Dataset records:

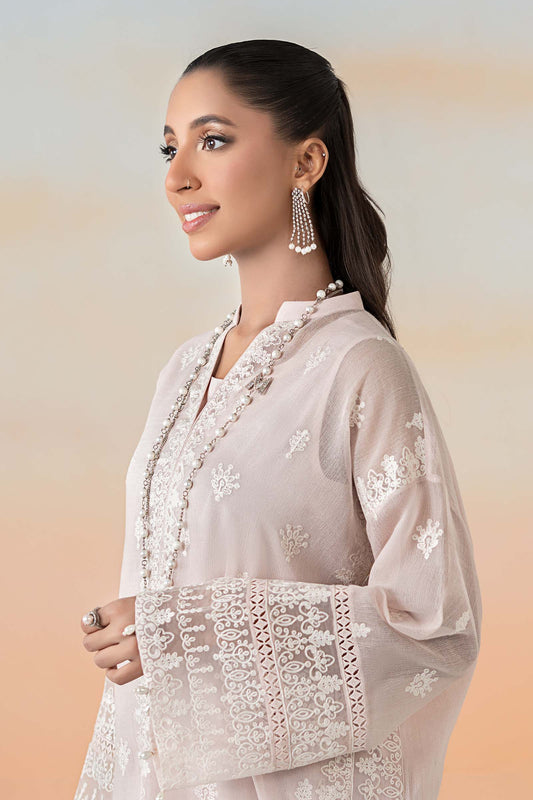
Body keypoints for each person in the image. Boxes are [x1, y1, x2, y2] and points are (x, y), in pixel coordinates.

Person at [74, 39, 482, 800]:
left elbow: (435, 627)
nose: (176, 176)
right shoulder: (183, 372)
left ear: (307, 162)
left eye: (213, 140)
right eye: (169, 147)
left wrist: (186, 636)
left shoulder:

Aim of the exercise: Set down each entry again exactly as written. Pictures stay out.

Written solution:
Body keypoints for each person in the image. Boxes are [x1, y1, x2, y2] and points are (x, y), in pixel coordinates.

Person at [74, 39, 482, 800]:
left elbow: (435, 627)
nose: (176, 176)
right shoulder: (183, 372)
left ear: (307, 162)
left eye: (213, 140)
right eye: (169, 147)
left wrist: (186, 636)
left shoulder:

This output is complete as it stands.